#### TO-DO ITEM A
In the passage on Egypt's security agencies, rewrite the paragraph beginning "But the outbreak of the 2011 Revolution" as a short bulleted list that keeps its main facts.

#### PASSAGE FOR REVIEW
In the last ten years of Mubarak’s rule, the State Security Agency rose to power and dominated the media outlets, marginalizing the Military Intelligence agency, although both of them are part of the ruling elite. Any media content should be approved by the State Security Council before being published or aired. (Atef, 2015, para.9-11) There was an unspoken rule among national, partisan, and private newspapers and channels: they can criticize everyone except the president and his family. To some of them, this silence extended to the defense and interior ministers (Youssef,2015, para.1-3)
But the outbreak of the 2011 Revolution and the painful setbacks to security that followed–symbolized by the burning of police departments and the storming of State Security buildings – shifted the balance of power. The state fell back into the military’s control, as it was the only organized and functioning institution at the time. Military Intelligence began to develop an outstanding public reputation. In less than two years, Al Sisi had become president of the country. (Atef, 2015, para.12)

#### TO-DO ITEM B
Identify each line of the records that contains the word "recebe", and copy those lines. Case counts.

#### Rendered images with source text
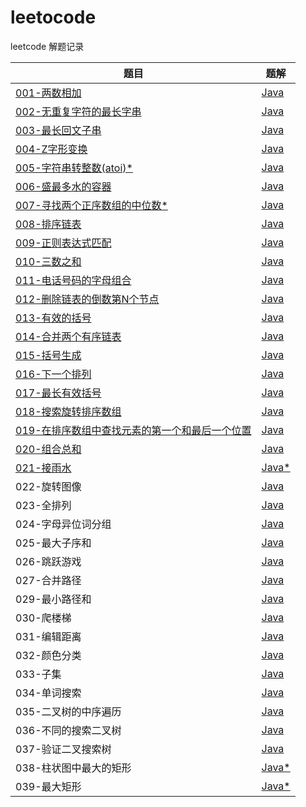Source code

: # leetocode
leetcode 解题记录

|题目|题解|
|---|---|
|[001-两数相加](https://leetcode-cn.com/problems/add-two-numbers/)|[Java](./001-两数相加/README.md)|
|[002-无重复字符的最长字串](https://leetcode-cn.com/problems/longest-substring-without-repeating-characters/)|[Java](./002-无重复字符最长字串/README.md)| 
|[003-最长回文子串](https://leetcode-cn.com/problems/longest-palindromic-substring/)|[Java](./003-最长回文子串/README.md)|
|[004-Z字形变换](https://leetcode-cn.com/problems/zigzag-conversion/submissions/)|[Java](./004-Z字形变换/README.md)|
|[005-字符串转整数(atoi)*](https://leetcode-cn.com/problems/string-to-integer-atoi/) |[Java](./005-字符串转整数（atoi）/README.md)|
|[006-盛最多水的容器](https://leetcode-cn.com/problems/container-with-most-water/)|[Java](./006-盛最多水的容器/README.md)|
|[007-寻找两个正序数组的中位数*](https://leetcode-cn.com/problems/median-of-two-sorted-arrays/)|[Java](./007-寻找两个正序数组的中位数/README.md)|
|[008-排序链表](https://leetcode-cn.com/problems/sort-list/)|[Java](./008-排序链表/README.md)|
|[009-正则表达式匹配](https://leetcode-cn.com/problems/regular-expression-matching/)|[Java](009-正则表达式匹配/README.md)|
|[010-三数之和](https://leetcode-cn.com/problems/3sum/submissions/)|[Java](010-三数之和/README.md)|
|[011-电话号码的字母组合](https://leetcode-cn.com/problems/letter-combinations-of-a-phone-number/)|[Java](./011-电话号码的字母组合/README.md)|
|[012-删除链表的倒数第N个节点](https://leetcode-cn.com/problems/remove-nth-node-from-end-of-list/)|[Java](./012-删除链表的倒数第N个节点/README.md)|
|[013-有效的括号](https://leetcode-cn.com/problems/valid-parentheses/submissions/)|[Java](./013-有效的括号/README.md)|
|[014-合并两个有序链表](https://leetcode-cn.com/problems/merge-two-sorted-lists/)|[Java](./014-合并两个有序链表/README.md)|
|[015-括号生成](https://leetcode-cn.com/problems/generate-parentheses/)|[Java](./015-括号生成/README.md)|
|[016-下一个排列](https://leetcode-cn.com/problems/next-permutation/submissions/)|[Java](./016-下一个排列/README.md)|
|[017-最长有效括号](https://leetcode-cn.com/problems/longest-valid-parentheses/submissions/)|[Java](./017-最长有效括号/READMD.md)|
|[018-搜索旋转排序数组](https://leetcode-cn.com/problems/search-in-rotated-sorted-array/submissions/)|[Java](./018-搜索旋转排序数组/READMD.md)|
|[019-在排序数组中查找元素的第一个和最后一个位置](https://leetcode-cn.com/problems/find-first-and-last-position-of-element-in-sorted-array/)|[Java](./019-在排序数组中查找元素的第一个和最后一个位置/README.md)|
|[020-组合总和](https://leetcode-cn.com/problems/combination-sum/)|[Java](./020-组合总和/README.md)|
|[021-接雨水](https://leetcode-cn.com/problems/trapping-rain-water/)|[Java*](./021-接雨水/README.md)|
|022-旋转图像|[Java](./022-旋转图像/README.md)|
|023-全排列|[Java](./023-全排列/README.md)|
|024-字母异位词分组|[Java](./024-字母异位词分组/README.md)|
|025-最大子序和|[Java](./025-最大子序和/README.md)|
|026-跳跃游戏|[Java](./026-跳跃游戏/README.md)|
|027-合并路径|[Java](./027-合并路径/README.md)|
|029-最小路径和|[Java](./029-最小路径和/README.md)|
|030-爬楼梯|[Java](./030-爬楼梯/README.md)|
|031-编辑距离|[Java](./031-编辑距离/README.md)|
|032-颜色分类|[Java](./032-颜色分类/README.md)|
|033-子集|[Java](./033-子集/README.md)|
|034-单词搜索|[Java](./034-单词搜索/README.md)|
|035-二叉树的中序遍历|[Java](./035-二叉树的中序遍历/README.md)|
|036-不同的搜索二叉树|[Java](./036-不同的搜索二叉树/README.md)|
|037-验证二叉搜索树|[Java](./037-验证二叉搜索树/README.md)|
|038-柱状图中最大的矩形|[Java*](./038-柱状图中最大的矩形/README.md)|
|039-最大矩形|[Java*](./039-最大矩形/README.md)|
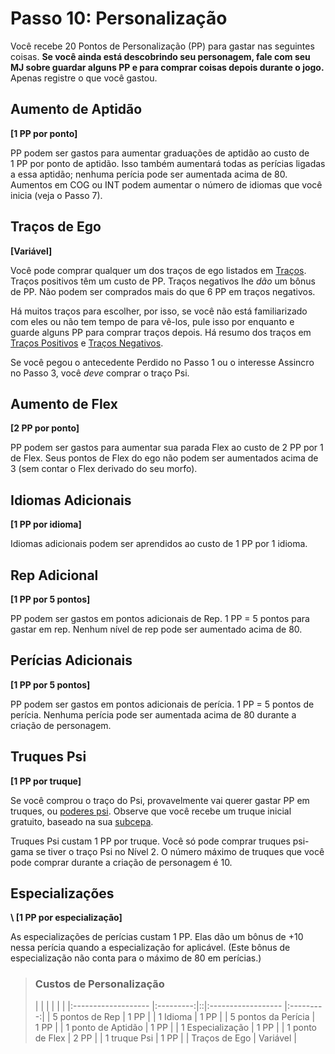 # Passo 10: Personalização

Você recebe 20 Pontos de Personalização (PP) para gastar nas seguintes coisas. **Se você ainda está descobrindo seu personagem, fale com seu MJ sobre guardar alguns PP e para comprar coisas depois durante o jogo.** Apenas registre o que você gastou.

## Aumento de Aptidão

**\[1&nbsp;PP por ponto\]**

PP podem ser gastos para aumentar graduações de aptidão ao custo de 1&nbsp;PP por ponto de aptidão. Isso também aumentará todas as perícias ligadas a essa aptidão; nenhuma perícia pode ser aumentada acima de 80. Aumentos em COG ou INT podem aumentar o número de idiomas que você inicia (veja o Passo 7).

## Traços de Ego

**\[Variável\]**

Você pode comprar qualquer um dos traços de ego listados em [Traços](../04/28-traits.md). Traços positivos têm um custo de PP. Traços negativos lhe _dão_ um bônus de PP. Não podem ser comprados mais do que 6&nbsp;PP em traços negativos.

Há muitos traços para escolher, por isso, se você não está familiarizado com eles ou não tem tempo de para vê-los, pule isso por enquanto e guarde alguns PP para comprar traços depois. Há resumo dos traços em [Traços Positivos](../04/28-traits.md#positive-traits) e [Traços Negativos](../04/28-traits.md#negative-traits).

Se você pegou o antecedente Perdido no Passo 1 ou o interesse Assincro no Passo 3, você _deve_ comprar o traço Psi.

## Aumento de Flex

**\[2&nbsp;PP por ponto\]**

PP podem ser gastos para aumentar sua parada Flex ao custo de 2&nbsp;PP por 1 de Flex. Seus pontos de Flex do ego não podem ser aumentados acima de 3 (sem contar o Flex derivado do seu morfo).

## Idiomas Adicionais

**\[1&nbsp;PP por idioma\]**

Idiomas adicionais podem ser aprendidos ao custo de 1&nbsp;PP por 1 idioma.

## Rep Adicional

**\[1&nbsp;PP por 5 pontos\]**

PP podem ser gastos em pontos adicionais de Rep. 1&nbsp;PP = 5 pontos para gastar em rep. Nenhum nível de rep pode ser aumentado acima de 80.

## Perícias Adicionais

**\[1&nbsp;PP por 5 pontos\]**

PP podem ser gastos em pontos adicionais de perícia. 1&nbsp;PP = 5 pontos de perícia. Nenhuma perícia pode ser aumentada acima de 80 durante a criação de personagem.

## Truques Psi

**\[1&nbsp;PP por truque\]**

Se você comprou o traço do Psi, provavelmente vai querer gastar PP em truques, ou [poderes psi](../14/06-psi-sleight-summaries.md). Observe que você recebe um truque inicial gratuito, baseado na sua [subcepa](../14/02-watts-macleod-sub-strains.md).

Truques Psi custam 1&nbsp;PP por truque. Você só pode comprar truques psi-gama se tiver o traço Psi no Nível 2. O número máximo de truques que você pode comprar durante a criação de personagem é 10.

## Especializações

**\ [1&nbsp;PP por especialização\]**

As especializações de perícias custam 1&nbsp;PP. Elas dão um bônus de +10 nessa perícia quando a especialização for aplicável. (Este bônus de especialização não conta para o máximo de 80 em perícias.)

<blockquote class="table">

### Custos de Personalização

|                     |           |  |                    |           |
|:------------------- |:---------:|::|:------------------ |:---------:|
| 5 pontos de Rep     | 1&nbsp;PP |  | 1 Idioma           | 1&nbsp;PP |
| 5 pontos da Perícia | 1&nbsp;PP |  | 1 ponto de Aptidão | 1&nbsp;PP |
| 1 Especialização    | 1&nbsp;PP |  | 1 ponto de Flex    | 2&nbsp;PP |
| 1 truque Psi        | 1&nbsp;PP |  | Traços de Ego      | Variável  |

</blockquote>
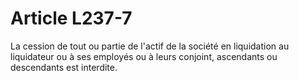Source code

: # Article L237-7

La cession de tout ou partie de l'actif de la société en liquidation au liquidateur ou à ses employés ou à leurs conjoint, ascendants ou descendants est interdite.
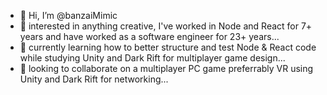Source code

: - 👋 Hi, I’m @banzaiMimic
- 👀 interested in anything creative, I've worked in Node and React for 7+ years and have worked as a software engineer for 23+ years...
- 🌱 currently learning how to better structure and test Node & React code while studying Unity and Dark Rift for multiplayer game design...
- 💞️ looking to collaborate on a multiplayer PC game preferrably VR using Unity and Dark Rift for networking...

#### WRITTEN ANSWER A
- The 2011 Revolution and the security setbacks that followed, symbolized by burned police departments and stormed State Security buildings, shifted the balance of power.
- The state fell back under military control, since the military was then the only organized, functioning institution.
- Military Intelligence began to build an outstanding public reputation.
- Within less than two years, Al Sisi became president.

#### WRITTEN ANSWER B
Você recebe 20 Pontos de Personalização (PP) para gastar nas seguintes coisas. **Se você ainda está descobrindo seu personagem, fale com seu MJ sobre guardar alguns PP e para comprar coisas depois durante o jogo.** Apenas registre o que você gastou.
Se você comprou o traço do Psi, provavelmente vai querer gastar PP em truques, ou [poderes psi](../14/06-psi-sleight-summaries.md). Observe que você recebe um truque inicial gratuito, baseado na sua [subcepa](../14/02-watts-macleod-sub-strains.md).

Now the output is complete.